V. Definition of Adequacy
The plaintiffs request that this court declare the State's definition of adequacy unconstitutional. While the adequacy legislation, Laws 1998, ch. 389, adopts a statutory definition of an adequate education, the State specifically acknowledges that the legislature has yet to achieve “a system to ensure delivery of a constitutionally adequate education.” Because the State concedes that it has not completed its efforts to define and implement a constitutionally adequate education as required by Claremont II, we decline the present invitation to determine whether the definition adopted is facially unconstitutional. The motion is denied without prejudice.
VI. Attorney's Fees and Costs
The plaintiffs request that this court award them attorney's fees and costs “for prevailing in the liability phase of the Claremont litigation.” Because the plaintiffs' motion raises significant issues not fully briefed, we defer consideration of this issue at this time. We take this matter under advisement subject to further order of this court. Pursuant to Supreme Court Rule 23, we grant the plaintiffs' motion for taxation of costs dated December 31, 1997, in the amount of $18,646.82, to which the State did not object.
This court is well aware that the new legislative session is scheduled to begin next week. We have worked expeditiously to rule on these motions in order to return this opinion by the organizing date for the new legislature. It is apparent that time is now of the essence. As the attorney general has correctly opined in a letter to the commissioner of the department of revenue administration:
Absent corrective legislation establishing an educational funding system that is equal in valuation and uniform in rate or a constitutional amendment, you would have no lawful authority to establish school-related tax rates for towns or to certify school appropriations for the period after March 31, 1999, that is, after the end of the 1998 tax year.

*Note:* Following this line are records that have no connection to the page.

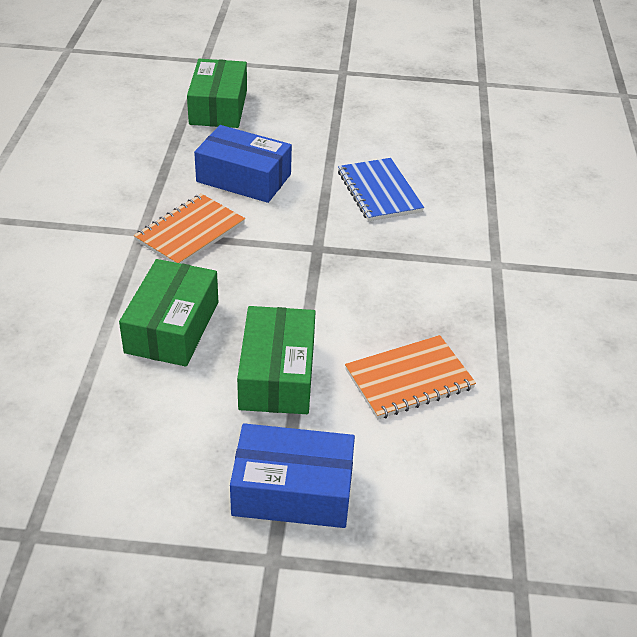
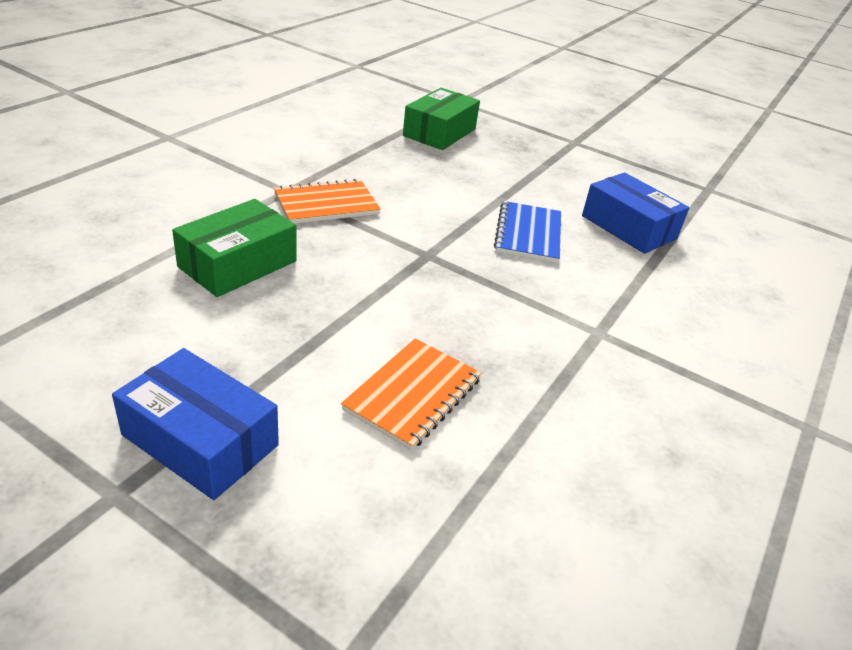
camera: 25 degrees right, 5 degrees down
blue box [194,125,292,203] -> blue box moved to [582,172,689,254]
green box [237,306,316,414] -> none
orange notebook [345,335,476,419] -> orange notebook turned 60 degrees counterclockwise [341,338,482,450]

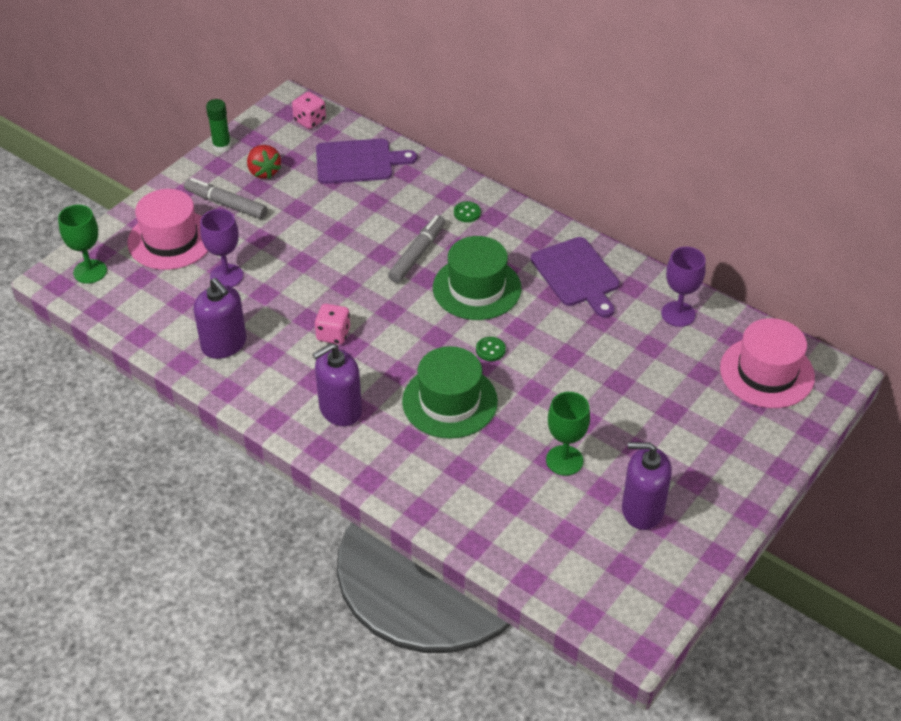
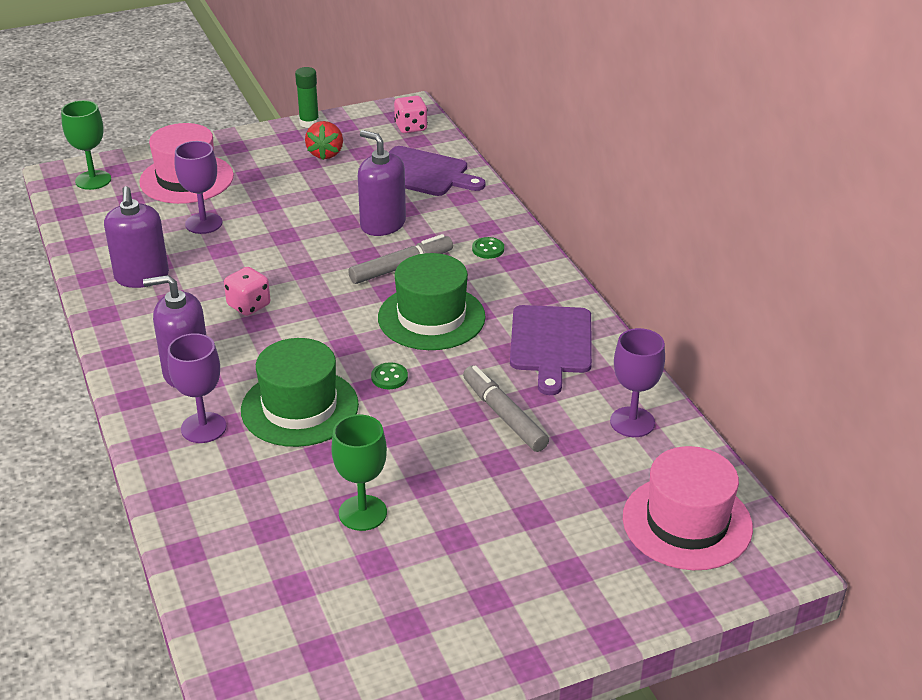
camera: 30 degrees right, 10 degrees down
grey marker [184,178,268,219] -> grey marker moved to [463,365,549,452]
purple soap dispenser [622,442,672,530] -> purple soap dispenser moved to [358,130,406,236]
none -> purple goblet [168,333,226,443]

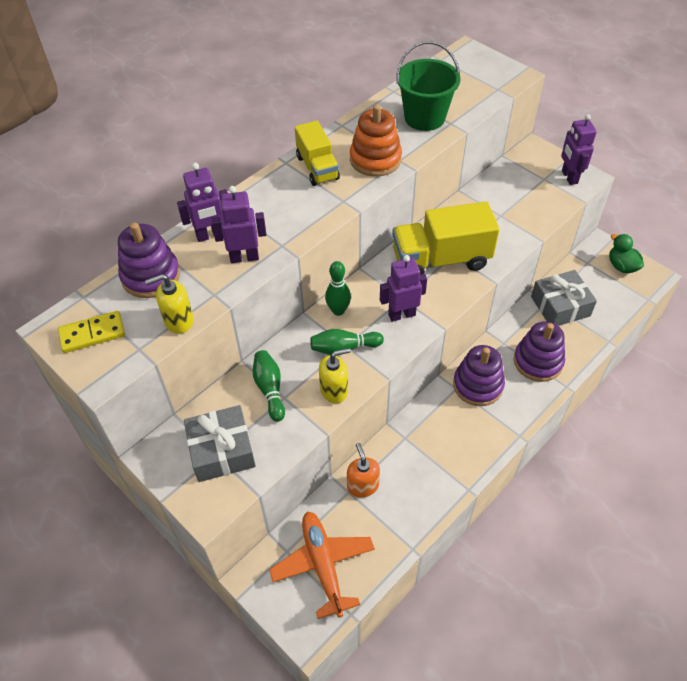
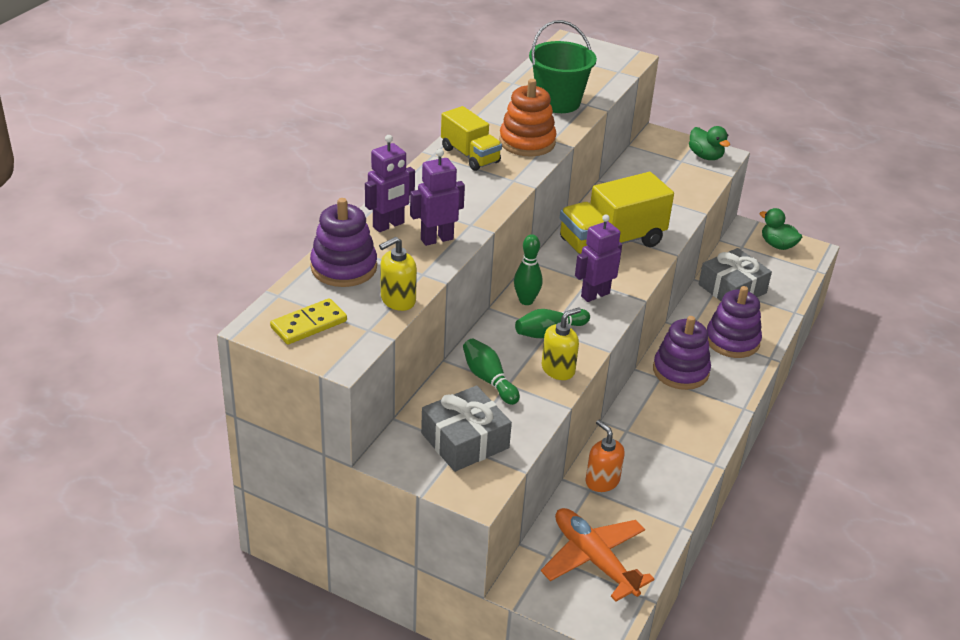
camera: 20 degrees left, 15 degrees down
purple robot [561,114,597,185] -> green duck [689,126,730,160]

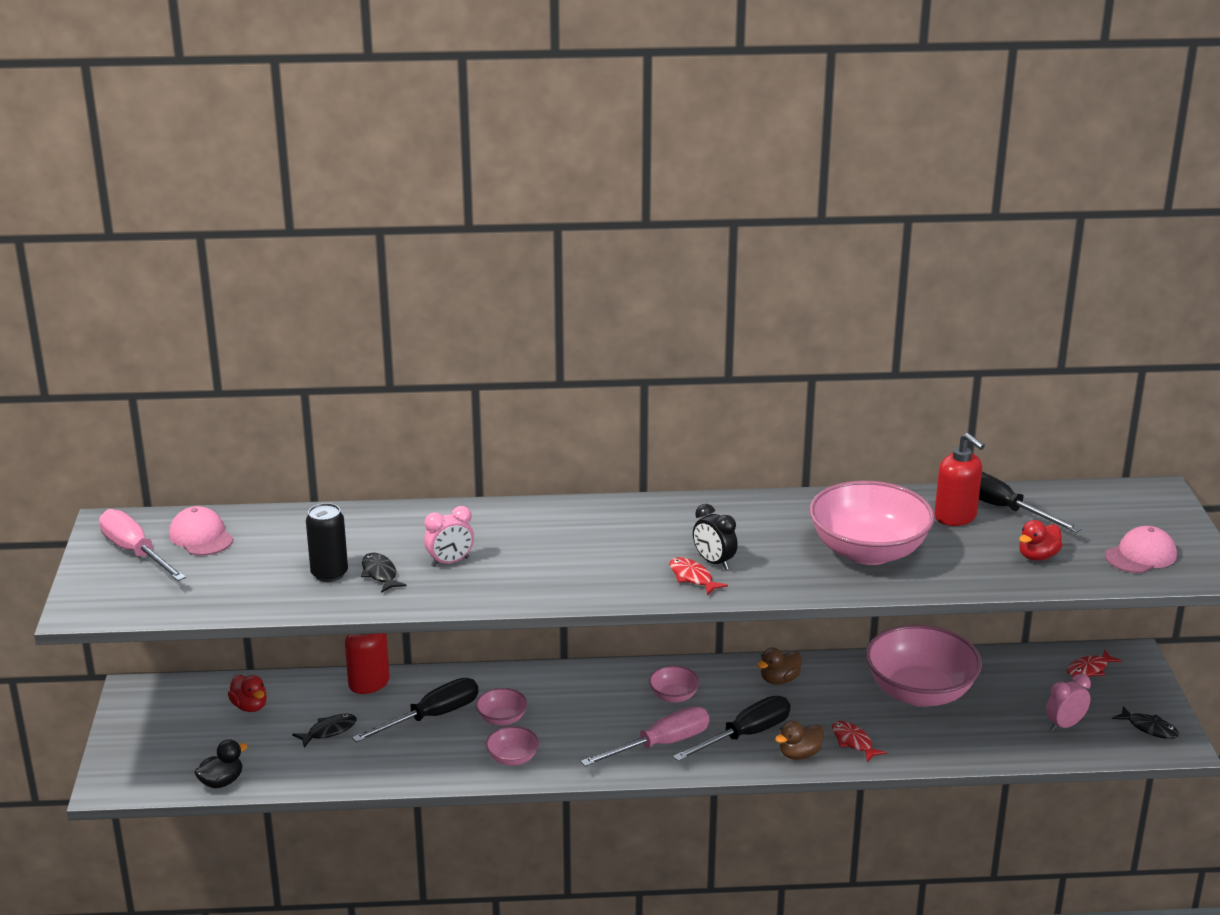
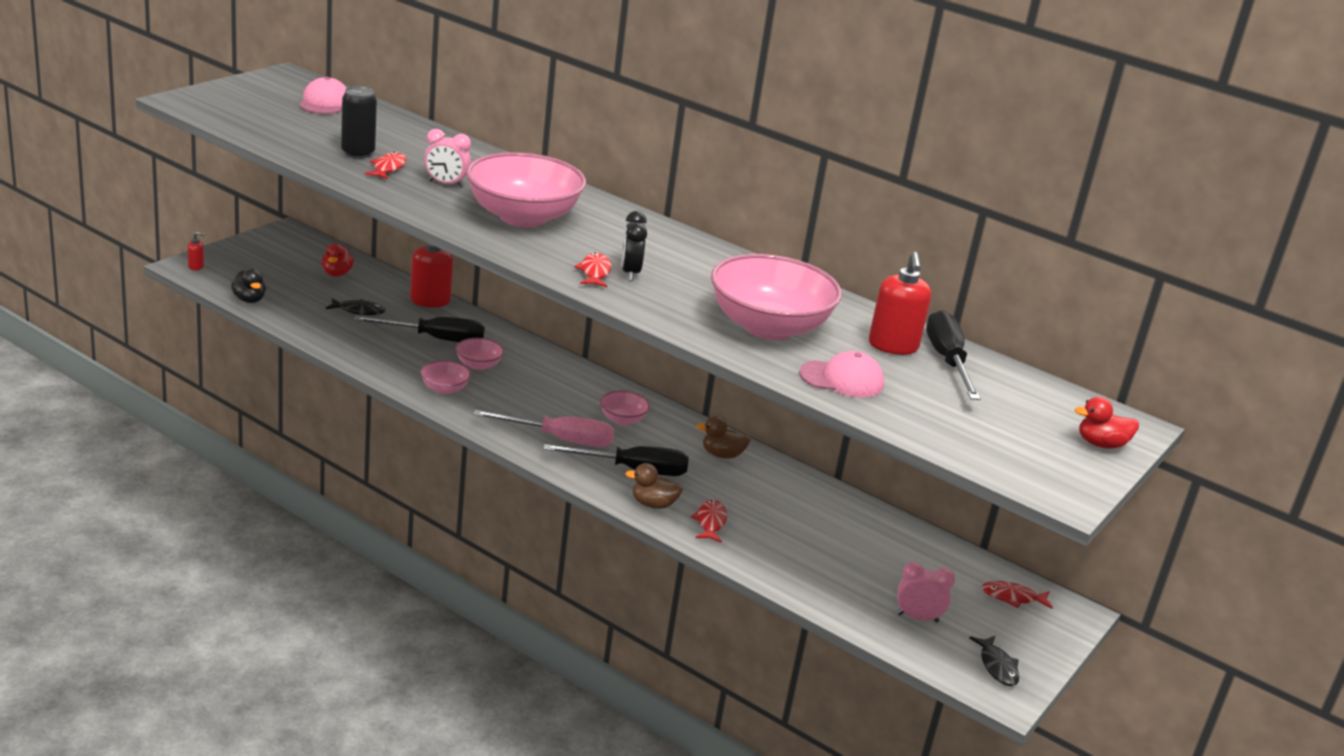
camera: 35 degrees right, 0 degrees up
pink screwdriver [99,509,186,581] -> none
black duck [194,739,248,788] -> black duck turned 60 degrees clockwise [231,269,266,303]
black fish [361,553,406,593] -> red fish [365,152,407,179]
pink bowl [866,625,982,707] -> pink bowl moved to [466,152,586,227]
red duck [1019,520,1063,561] -> red duck moved to [1075,397,1139,449]
pink cap [1105,526,1177,573] -> pink cap moved to [799,351,884,398]
none -> red soap dispenser [188,232,205,270]

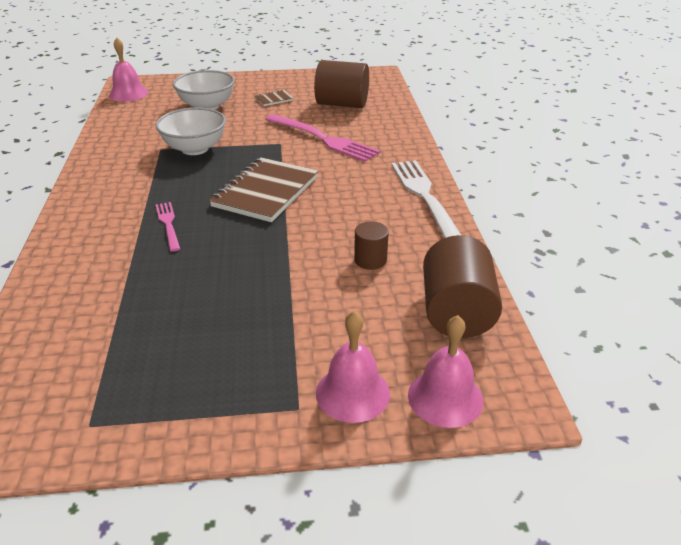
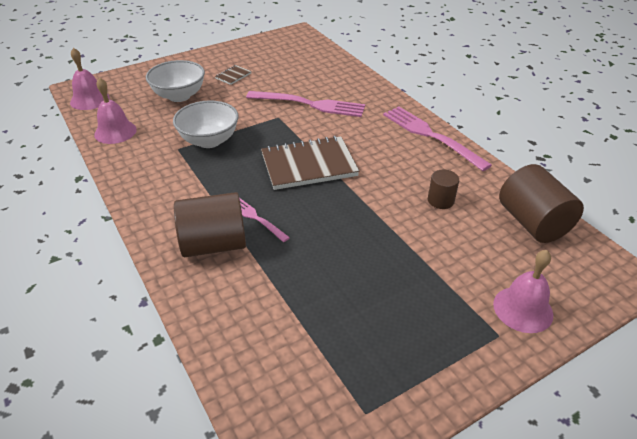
camera: 25 degrees left, 5 degrees up
brown notebook [209,157,318,222] -> brown notebook turned 75 degrees clockwise [261,136,359,190]
brown cylinder [314,60,369,108] -> brown cylinder moved to [174,192,246,257]
white fork [391,160,461,238] -> pink fork [383,107,492,171]
pink bell [408,315,483,428] -> pink bell moved to [94,78,137,144]

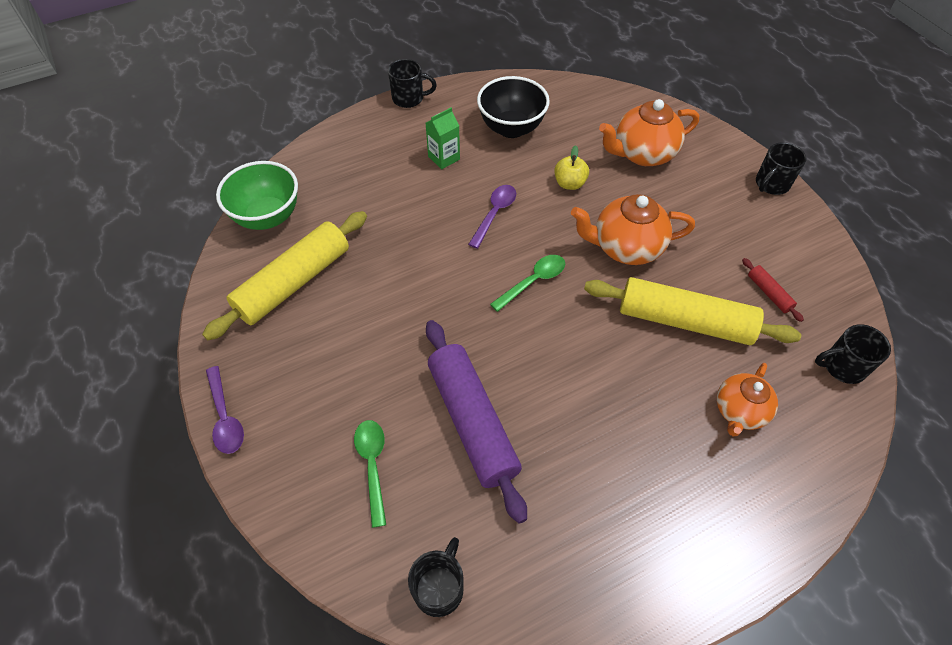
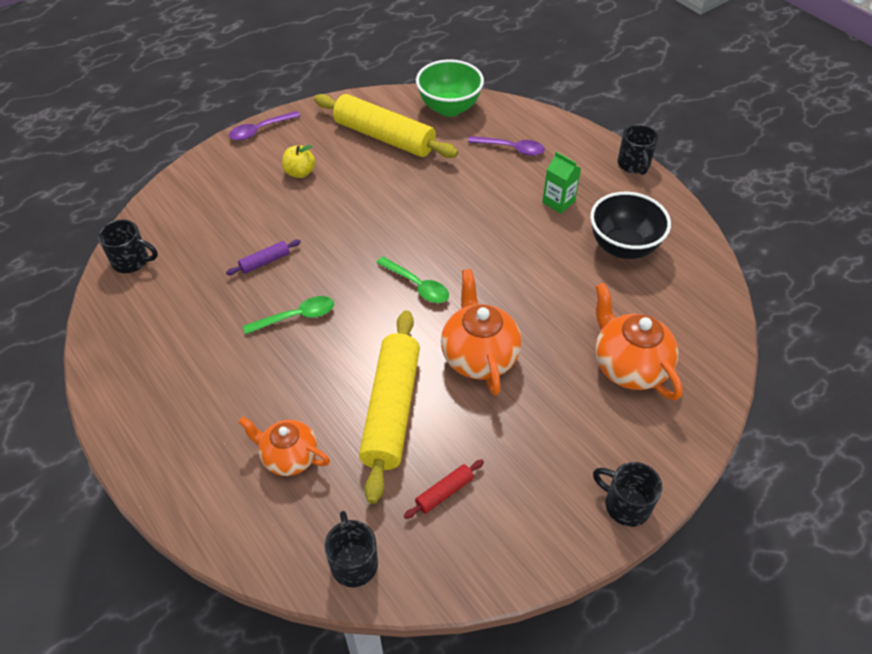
camera: 80 degrees right, 5 degrees down
green spoon [354,420,386,528] -> green spoon moved to [243,296,334,335]
purple rolling pin [426,320,527,524] -> purple rolling pin [226,240,301,275], size x0.42
purple spoon [468,185,516,249] -> purple spoon moved to [468,136,545,156]
yellow apple [554,145,589,190] -> yellow apple moved to [282,145,315,178]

See Letter from Philip T. McLaughlin, Attorney General, to Stanley R. Arnold, Commissioner, New Hampshire Department of Revenue Administration (September 2, 1998) (attached to the plaintiffs' Memorandum of Law in Support of Motion for Development of Contingent Plan for Temporary Receivership).
We observe that the only way for an orderly solution to occur is for legislation implementing such a solution to be enacted. For this to occur our co-equal branches of government must act. The Separation of Powers Clause of the State Constitution, Part I, Article 37, prevents one branch of government from encroaching on the power of another. See Opinion of the Justices, 129 N.H. 714, 717, 532 A.2d 195, 197 (1987). Here, however, we emphasize the final part of that provision, which speaks of “that chain of connection that binds the whole fabric of the constitution in one indissoluble bond of union and amity.” N.H. CONST. pt. I, art. 37. We have acted in accordance with our duty to interpret the State Constitution to declare the system of financing public elementary and secondary education in this State unconstitutional. The legislature during the past eleven months has engaged in rigorous and spirited debate, which is essential to a healthy democracy. Now we look to the Governor and the legislature to put into effect a constitutional financing system so that together, in a bond of unity and amity, THE STATE OF NEW HAMPSHIRE, see pt. II, art. I, may move forward to constitutionally educate our children in the next millennium.
THAYER, J., did not sit; BATCHELDER, J., retired, sat by special assignment under RSA 490:3.